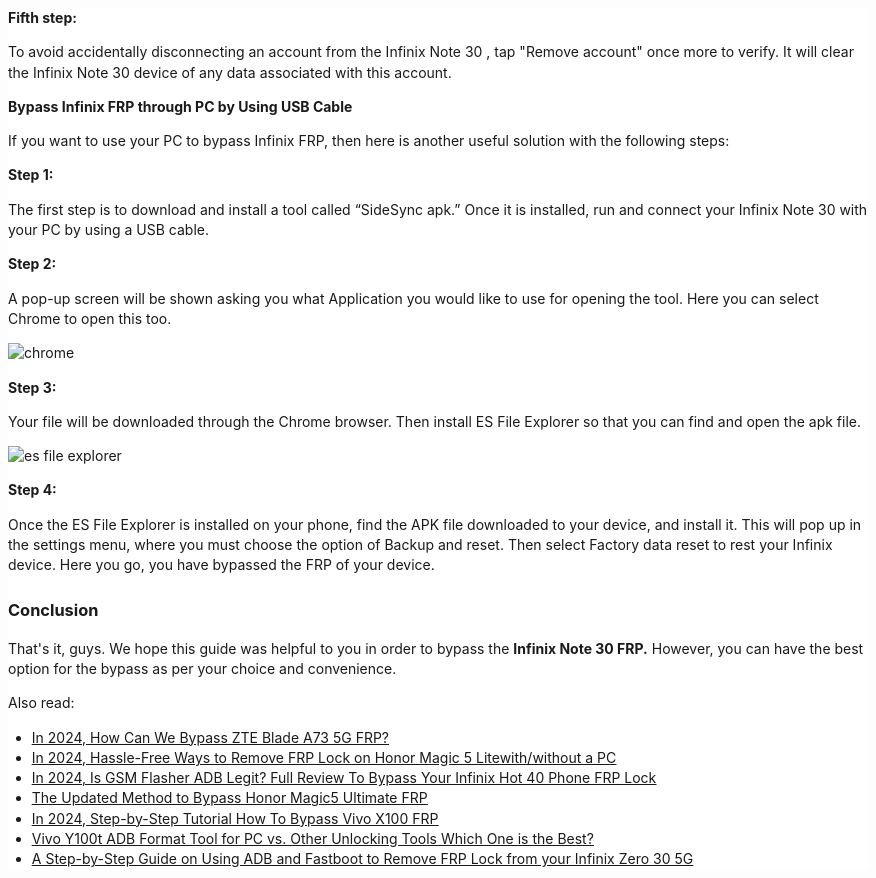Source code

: **Fifth step:**

To avoid accidentally disconnecting an account from the Infinix Note 30 , tap "Remove account" once more to verify. It will clear the Infinix Note 30 device of any data associated with this account.

**Bypass Infinix FRP through PC by Using USB Cable**

If you want to use your PC to bypass Infinix FRP, then here is another useful solution with the following steps:

**Step 1:**

The first step is to download and install a tool called “SideSync apk.” Once it is installed, run and connect your Infinix Note 30  with your PC by using a USB cable.

**Step 2:**

A pop-up screen will be shown asking you what Application you would like to use for opening the tool. Here you can select Chrome to open this too.

![chrome](https://images.wondershare.com/drfone/article/2022/08/realme-frp-bypass-1.jpg)

**Step 3:**

Your file will be downloaded through the Chrome browser. Then install ES File Explorer so that you can find and open the apk file.

![es file explorer](https://images.wondershare.com/drfone/article/2022/08/realme-frp-bypass-2.jpg)

**Step 4:**

Once the ES File Explorer is installed on your phone, find the APK file downloaded to your device, and install it. This will pop up in the settings menu, where you must choose the option of Backup and reset. Then select Factory data reset to rest your Infinix device. Here you go, you have bypassed the FRP of your device.

### Conclusion

That's it, guys. We hope this guide was helpful to you in order to bypass the **Infinix Note 30  FRP.** However, you can have the best option for the bypass as per your choice and convenience.



<ins class="adsbygoogle"
     style="display:block"
     data-ad-client="ca-pub-7571918770474297"
     data-ad-slot="8358498916"
     data-ad-format="auto"
     data-full-width-responsive="true"></ins>


<span class="atpl-alsoreadstyle">Also read:</span>
<div><ul>
<li><a href="https://bypass-frp.techidaily.com/in-2024-how-can-we-bypass-zte-blade-a73-5g-frp-by-drfone-android/"><u>In 2024, How Can We Bypass ZTE Blade A73 5G FRP?</u></a></li>
<li><a href="https://bypass-frp.techidaily.com/in-2024-hassle-free-ways-to-remove-frp-lock-on-honor-magic-5-litewithwithout-a-pc-by-drfone-android/"><u>In 2024, Hassle-Free Ways to Remove FRP Lock on Honor Magic 5 Litewith/without a PC</u></a></li>
<li><a href="https://bypass-frp.techidaily.com/in-2024-is-gsm-flasher-adb-legit-full-review-to-bypass-your-infinix-hot-40-phone-frp-lock-by-drfone-android/"><u>In 2024, Is GSM Flasher ADB Legit? Full Review To Bypass Your Infinix Hot 40 Phone FRP Lock</u></a></li>
<li><a href="https://bypass-frp.techidaily.com/the-updated-method-to-bypass-honor-magic5-ultimate-frp-by-drfone-android/"><u>The Updated Method to Bypass Honor Magic5 Ultimate FRP</u></a></li>
<li><a href="https://bypass-frp.techidaily.com/in-2024-step-by-step-tutorial-how-to-bypass-vivo-x100-frp-by-drfone-android/"><u>In 2024, Step-by-Step Tutorial How To Bypass Vivo X100 FRP</u></a></li>
<li><a href="https://bypass-frp.techidaily.com/vivo-y100t-adb-format-tool-for-pc-vs-other-unlocking-tools-which-one-is-the-best-by-drfone-android/"><u>Vivo Y100t ADB Format Tool for PC vs. Other Unlocking Tools Which One is the Best?</u></a></li>
<li><a href="https://bypass-frp.techidaily.com/a-step-by-step-guide-on-using-adb-and-fastboot-to-remove-frp-lock-from-your-infinix-zero-30-5g-by-drfone-android/"><u>A Step-by-Step Guide on Using ADB and Fastboot to Remove FRP Lock from your Infinix Zero 30 5G</u></a></li>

__________________________________________________

For each entry above, write it out again exactly but leave out any picture.

### Answer box
Source code

: **Fifth step:**

To avoid accidentally disconnecting an account from the Infinix Note 30 , tap "Remove account" once more to verify. It will clear the Infinix Note 30 device of any data associated with this account.

**Bypass Infinix FRP through PC by Using USB Cable**

If you want to use your PC to bypass Infinix FRP, then here is another useful solution with the following steps:

**Step 1:**

The first step is to download and install a tool called “SideSync apk.” Once it is installed, run and connect your Infinix Note 30  with your PC by using a USB cable.

**Step 2:**

A pop-up screen will be shown asking you what Application you would like to use for opening the tool. Here you can select Chrome to open this too.

![chrome](https://images.wondershare.com/drfone/article/2022/08/realme-frp-bypass-1.jpg)

**Step 3:**

Your file will be downloaded through the Chrome browser. Then install ES File Explorer so that you can find and open the apk file.

![es file explorer](https://images.wondershare.com/drfone/article/2022/08/realme-frp-bypass-2.jpg)

**Step 4:**

Once the ES File Explorer is installed on your phone, find the APK file downloaded to your device, and install it. This will pop up in the settings menu, where you must choose the option of Backup and reset. Then select Factory data reset to rest your Infinix device. Here you go, you have bypassed the FRP of your device.

### Conclusion

That's it, guys. We hope this guide was helpful to you in order to bypass the **Infinix Note 30  FRP.** However, you can have the best option for the bypass as per your choice and convenience.



<ins class="adsbygoogle"
     style="display:block"
     data-ad-client="ca-pub-7571918770474297"
     data-ad-slot="8358498916"
     data-ad-format="auto"
     data-full-width-responsive="true"></ins>


<span class="atpl-alsoreadstyle">Also read:</span>
<div><ul>
<li><a href="https://bypass-frp.techidaily.com/in-2024-how-can-we-bypass-zte-blade-a73-5g-frp-by-drfone-android/"><u>In 2024, How Can We Bypass ZTE Blade A73 5G FRP?</u></a></li>
<li><a href="https://bypass-frp.techidaily.com/in-2024-hassle-free-ways-to-remove-frp-lock-on-honor-magic-5-litewithwithout-a-pc-by-drfone-android/"><u>In 2024, Hassle-Free Ways to Remove FRP Lock on Honor Magic 5 Litewith/without a PC</u></a></li>
<li><a href="https://bypass-frp.techidaily.com/in-2024-is-gsm-flasher-adb-legit-full-review-to-bypass-your-infinix-hot-40-phone-frp-lock-by-drfone-android/"><u>In 2024, Is GSM Flasher ADB Legit? Full Review To Bypass Your Infinix Hot 40 Phone FRP Lock</u></a></li>
<li><a href="https://bypass-frp.techidaily.com/the-updated-method-to-bypass-honor-magic5-ultimate-frp-by-drfone-android/"><u>The Updated Method to Bypass Honor Magic5 Ultimate FRP</u></a></li>
<li><a href="https://bypass-frp.techidaily.com/in-2024-step-by-step-tutorial-how-to-bypass-vivo-x100-frp-by-drfone-android/"><u>In 2024, Step-by-Step Tutorial How To Bypass Vivo X100 FRP</u></a></li>
<li><a href="https://bypass-frp.techidaily.com/vivo-y100t-adb-format-tool-for-pc-vs-other-unlocking-tools-which-one-is-the-best-by-drfone-android/"><u>Vivo Y100t ADB Format Tool for PC vs. Other Unlocking Tools Which One is the Best?</u></a></li>
<li><a href="https://bypass-frp.techidaily.com/a-step-by-step-guide-on-using-adb-and-fastboot-to-remove-frp-lock-from-your-infinix-zero-30-5g-by-drfone-android/"><u>A Step-by-Step Guide on Using ADB and Fastboot to Remove FRP Lock from your Infinix Zero 30 5G</u></a></li>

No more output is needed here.